U.S. launches new crackdown on Russia with financial sanctions
Among those sanctioned are top officials of the Russian central bank and Russian Deputy Prime Minister Alexander Valentinovich Novak.
The U.S. on Friday unveiled a raft of new sanctions against top Russian officials after Vladimir Putin declared that four provinces of Ukraine would become Russian territory, warning of severe financial costs for anyone who supports the move.
Among those sanctioned are top officials of the Russian central bank, including Governor Elvira Nikolaevna Nabiullina, and Russian Deputy Prime Minister Alexander Valentinovich Novak.

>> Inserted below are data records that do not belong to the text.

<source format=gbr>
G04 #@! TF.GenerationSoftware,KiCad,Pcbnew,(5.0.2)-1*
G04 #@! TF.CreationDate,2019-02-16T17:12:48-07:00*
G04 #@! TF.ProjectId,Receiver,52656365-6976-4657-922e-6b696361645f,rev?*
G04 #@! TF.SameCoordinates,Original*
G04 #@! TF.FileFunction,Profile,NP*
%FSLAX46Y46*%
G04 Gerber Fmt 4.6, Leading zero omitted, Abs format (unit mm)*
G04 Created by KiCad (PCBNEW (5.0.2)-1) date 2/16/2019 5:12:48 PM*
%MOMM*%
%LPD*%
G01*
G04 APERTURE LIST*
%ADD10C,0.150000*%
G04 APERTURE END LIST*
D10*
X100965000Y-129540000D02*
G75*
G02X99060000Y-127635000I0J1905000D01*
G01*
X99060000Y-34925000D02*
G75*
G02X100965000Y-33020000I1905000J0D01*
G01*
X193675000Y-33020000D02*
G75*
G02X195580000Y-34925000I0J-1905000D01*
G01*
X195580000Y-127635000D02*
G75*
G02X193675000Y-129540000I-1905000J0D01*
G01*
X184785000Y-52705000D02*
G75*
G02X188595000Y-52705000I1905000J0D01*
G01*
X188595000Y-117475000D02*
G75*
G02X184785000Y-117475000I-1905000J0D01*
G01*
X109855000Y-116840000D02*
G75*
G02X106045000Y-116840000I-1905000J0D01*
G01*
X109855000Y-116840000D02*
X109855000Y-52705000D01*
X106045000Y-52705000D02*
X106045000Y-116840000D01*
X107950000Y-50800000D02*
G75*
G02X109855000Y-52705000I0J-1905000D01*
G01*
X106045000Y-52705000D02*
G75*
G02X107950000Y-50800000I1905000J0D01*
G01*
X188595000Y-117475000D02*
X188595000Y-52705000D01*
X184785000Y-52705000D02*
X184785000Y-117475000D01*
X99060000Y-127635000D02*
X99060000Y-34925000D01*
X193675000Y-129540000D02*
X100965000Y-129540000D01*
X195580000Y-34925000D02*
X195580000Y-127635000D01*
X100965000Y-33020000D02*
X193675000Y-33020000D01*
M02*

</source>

The action to block the U.S. assets of hundreds of members of the Russian legislature comes on top of a slew of measures that the U.S. and its allies have already slapped on Russia in an attempt to kneecap its economy and undermine its ability to fund its invasion of Ukraine. The Biden administration also left open the door to more severe consequences for international actors that treat the territories as part of Russia.
“The Treasury Department, U.S. government, and our allies will not hesitate to take swift and severe actions against individuals and companies inside and outside of Russia who are complicit in this war and these sham referendums,” Treasury Secretary Janet Yellen said in a statement.

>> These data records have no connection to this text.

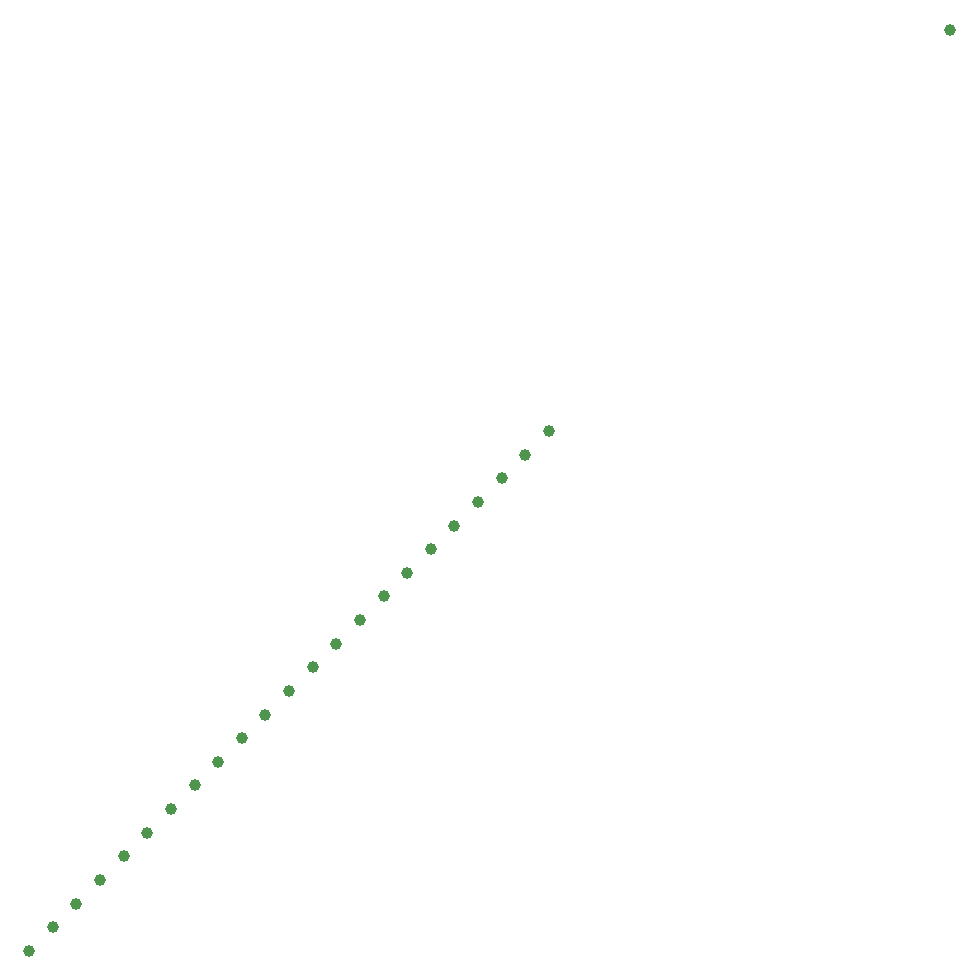
<source format=gbr>
G04 Examples for testing time performance of Gerber parsers*
%FSLAX26Y26*%
%MOMM*%
%ADD10C,1*%
%LPD*%
D10*
X0Y0D03*
X78000000Y78000000D03*
X2000000Y2000000D03*
X4000000Y4000000D03*
X6000000Y6000000D03*
X8000000Y8000000D03*
X10000000Y10000000D03*
X12000000Y12000000D03*
X14000000Y14000000D03*
X16000000Y16000000D03*
X18000000Y18000000D03*
X20000000Y20000000D03*
X22000000Y22000000D03*
X24000000Y24000000D03*
X26000000Y26000000D03*
X28000000Y28000000D03*
X30000000Y30000000D03*
X32000000Y32000000D03*
X34000000Y34000000D03*
X36000000Y36000000D03*
X38000000Y38000000D03*
X40000000Y40000000D03*
X42000000Y42000000D03*
X44000000Y44000000D03*
M02*

</source>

Treasury’s sanctions arm said it would target “entities and individual jurisdictions outside Russia that provide political or economic support for Russia’s illegal attempt to annex Ukrainian sovereign territory.” That means providing support for the attempted annexation or to Russia’s military, attempting to evade U.S. sanctions on Russia and its ally Belarus, or providing helping previously sanctioned Russian companies and individuals.
"There will be costs for any individual, entity, or country that provides political or economic support to Russia as a result of its illegal attempts to change the status of Ukrainian territory," a White House official said.
Putin in a speech Friday said the four provinces — Luhansk, Donetsk, Kherson and Zaporizhzhia — would be folded into Russia and would be protected by “all available means.” Moscow earlier annexed the Crimean peninsula after its more limited initial invasion of Ukraine in 2014, and U.S. officials responded with a narrower set of sanctions at that time.
“The Treasury Department and U.S. government are taking sweeping action today to further weaken Russia’s already degraded military industrial complex and undermine its ability to wage its illegal war,” Yellen said.